Onderdelen Details

Machtiging

Schakel het selectievakje Toegangscontrole afdwingen voor deze toepassing in om op rollen gebaseerde toegangscontrole voor de toepassing af te dwingen. Wanneer voor een toepassing rollen worden gedefinieerd, wordt het lidmaatschap van de rol van een aanroeper gecontroleerd bij elke aanroep voor de toepassing.

Beveiligingsniveau

Klik op Toegangscontrole alleen uitvoeren op procesniveau om toegangscontrole alleen in te schakelen op het toepassingsniveau. Er wordt geen rolcontrole uitgevoerd op onderdeel-, interface- of methodeniveau. Als het selectievakje Toegangscontrole afdwingen voor deze toepassing niet is ingeschakeld, wordt deze instelling genegeerd.

Klik op Toegangscontrole uitvoeren op proces- en onderdeelniveau om toegangscontrole op elk niveau in te schakelen bij aanroepen voor de toepassing. Rolcontrole wordt uitgevoerd op het toepassingsniveau en op het onderdeel-, interface- en methodeniveau voor elk onderdeel waarvoor Toegangscontrole op onderdeelniveau afdwingen is ingeschakeld op het tabblad Beveiliging van de bijbehorende onderdeeleigenschappen. Als het selectievakje Toegangscontrole afdwingen voor deze toepassing niet is ingeschakeld, wordt deze instelling genegeerd.

Beleid voor softwarebeperking

Schakel het selectievakje Beleid voor softwarebeperking gebruiken in om het vertrouwensniveau van het beleid voor softwarebeperking voor deze toepassing te configureren in de vervolgkeuzelijst Beperkingsniveau.

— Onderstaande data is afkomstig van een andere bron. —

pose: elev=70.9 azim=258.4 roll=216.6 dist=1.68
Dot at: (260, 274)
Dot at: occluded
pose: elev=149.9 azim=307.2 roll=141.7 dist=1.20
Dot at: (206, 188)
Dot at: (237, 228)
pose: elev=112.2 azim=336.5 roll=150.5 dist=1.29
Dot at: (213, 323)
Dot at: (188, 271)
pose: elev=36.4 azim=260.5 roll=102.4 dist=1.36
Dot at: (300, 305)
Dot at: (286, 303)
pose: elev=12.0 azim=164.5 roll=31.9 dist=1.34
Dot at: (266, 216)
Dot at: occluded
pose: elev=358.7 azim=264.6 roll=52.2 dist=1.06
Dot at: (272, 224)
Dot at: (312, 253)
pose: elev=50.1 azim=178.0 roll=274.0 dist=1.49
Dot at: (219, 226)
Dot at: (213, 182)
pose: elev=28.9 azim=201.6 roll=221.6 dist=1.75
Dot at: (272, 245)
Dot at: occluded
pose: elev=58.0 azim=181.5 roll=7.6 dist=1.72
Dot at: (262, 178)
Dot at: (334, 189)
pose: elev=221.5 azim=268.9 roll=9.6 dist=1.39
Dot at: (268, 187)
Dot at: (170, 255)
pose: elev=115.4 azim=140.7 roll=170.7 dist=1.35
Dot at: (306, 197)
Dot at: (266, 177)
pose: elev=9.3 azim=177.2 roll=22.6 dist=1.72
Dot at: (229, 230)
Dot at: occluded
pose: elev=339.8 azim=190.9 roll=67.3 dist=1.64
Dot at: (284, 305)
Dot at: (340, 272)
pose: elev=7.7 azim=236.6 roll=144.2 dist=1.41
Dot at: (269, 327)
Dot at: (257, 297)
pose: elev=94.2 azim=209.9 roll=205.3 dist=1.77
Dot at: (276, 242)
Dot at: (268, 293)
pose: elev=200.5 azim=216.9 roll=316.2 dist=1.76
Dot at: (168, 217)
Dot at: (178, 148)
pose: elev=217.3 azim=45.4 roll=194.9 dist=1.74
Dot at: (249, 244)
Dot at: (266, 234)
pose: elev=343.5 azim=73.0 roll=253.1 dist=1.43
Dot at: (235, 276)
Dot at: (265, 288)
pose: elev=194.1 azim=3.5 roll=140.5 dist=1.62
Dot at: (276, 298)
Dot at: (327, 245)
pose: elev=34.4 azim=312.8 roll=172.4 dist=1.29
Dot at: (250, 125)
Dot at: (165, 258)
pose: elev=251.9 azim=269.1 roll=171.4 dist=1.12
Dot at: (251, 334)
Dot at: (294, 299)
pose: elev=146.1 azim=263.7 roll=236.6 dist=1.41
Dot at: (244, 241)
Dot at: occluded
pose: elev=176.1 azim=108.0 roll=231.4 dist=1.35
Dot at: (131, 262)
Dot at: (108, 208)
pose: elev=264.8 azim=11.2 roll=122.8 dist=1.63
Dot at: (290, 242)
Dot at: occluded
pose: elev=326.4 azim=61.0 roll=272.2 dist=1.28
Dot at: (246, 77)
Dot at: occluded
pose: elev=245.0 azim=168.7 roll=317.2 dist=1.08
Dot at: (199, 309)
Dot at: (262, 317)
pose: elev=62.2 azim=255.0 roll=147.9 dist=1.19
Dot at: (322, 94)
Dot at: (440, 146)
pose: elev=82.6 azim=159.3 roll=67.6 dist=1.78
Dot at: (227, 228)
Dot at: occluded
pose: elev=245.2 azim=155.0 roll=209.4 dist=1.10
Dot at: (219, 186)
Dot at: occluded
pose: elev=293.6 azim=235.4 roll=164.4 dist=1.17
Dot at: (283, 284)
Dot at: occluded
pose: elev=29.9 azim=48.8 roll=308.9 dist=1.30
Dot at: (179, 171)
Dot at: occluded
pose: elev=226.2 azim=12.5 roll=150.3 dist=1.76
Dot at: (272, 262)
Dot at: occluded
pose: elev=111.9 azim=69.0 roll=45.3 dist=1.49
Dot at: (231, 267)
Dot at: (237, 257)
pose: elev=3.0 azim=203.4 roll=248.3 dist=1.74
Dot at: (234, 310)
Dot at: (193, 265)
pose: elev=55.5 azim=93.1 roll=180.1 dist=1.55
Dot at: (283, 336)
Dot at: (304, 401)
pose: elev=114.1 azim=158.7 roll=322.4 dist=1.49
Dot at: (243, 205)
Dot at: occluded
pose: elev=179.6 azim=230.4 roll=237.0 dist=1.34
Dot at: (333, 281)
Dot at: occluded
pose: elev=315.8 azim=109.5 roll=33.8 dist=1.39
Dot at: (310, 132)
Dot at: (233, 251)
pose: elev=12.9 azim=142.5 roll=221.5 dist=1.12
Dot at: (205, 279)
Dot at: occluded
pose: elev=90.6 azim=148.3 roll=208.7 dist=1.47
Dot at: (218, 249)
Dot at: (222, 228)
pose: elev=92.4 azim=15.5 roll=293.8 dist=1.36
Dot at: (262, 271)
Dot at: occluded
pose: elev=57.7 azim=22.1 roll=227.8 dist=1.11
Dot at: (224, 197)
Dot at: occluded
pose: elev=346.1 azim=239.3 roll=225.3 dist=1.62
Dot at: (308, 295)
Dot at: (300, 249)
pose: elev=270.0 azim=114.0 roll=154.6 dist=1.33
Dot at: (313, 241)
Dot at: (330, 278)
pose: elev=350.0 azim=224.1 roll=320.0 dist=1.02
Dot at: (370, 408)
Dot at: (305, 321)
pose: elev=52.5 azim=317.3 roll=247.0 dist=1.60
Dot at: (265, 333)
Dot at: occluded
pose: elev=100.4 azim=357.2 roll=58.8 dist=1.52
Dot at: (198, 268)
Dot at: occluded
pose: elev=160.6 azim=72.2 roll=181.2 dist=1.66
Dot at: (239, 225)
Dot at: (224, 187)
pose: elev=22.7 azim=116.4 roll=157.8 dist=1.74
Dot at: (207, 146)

Als het selectievakje niet is ingeschakeld, wordt de systeemconfiguratie van het beleid voor softwarebeperking gebruikt.

Verificatieniveau voor aanroepen

Wanneer u een verificatieniveau instelt voor een toepassing, bepaalt u welke mate van verificatie wordt uitgevoerd wanneer clients de toepassing aanroepen. Hogere verificatieniveaus bieden meer beveiliging en integriteit. Het verificatieniveau dat u selecteert, wordt van kracht de volgende keer dat de toepassing wordt gestart.

Selecteer het gewenste verificatieniveau. De volgende verificatieniveaus worden weergegeven van laagste tot hoogste niveau:

  • Geen: er vindt geen verificatie plaats.

  • Verbinding maken: referenties worden alleen geverifieerd wanneer de verbinding tot stand wordt gebracht.

  • Aanroep: referenties worden geverifieerd aan het begin van elke aanroep.

  • Pakket: referenties worden geverifieerd en er wordt gecontroleerd of alle aanroepgegevens zijn ontvangen. Dit is de standaardinstelling voor COM+-servertoepassingen.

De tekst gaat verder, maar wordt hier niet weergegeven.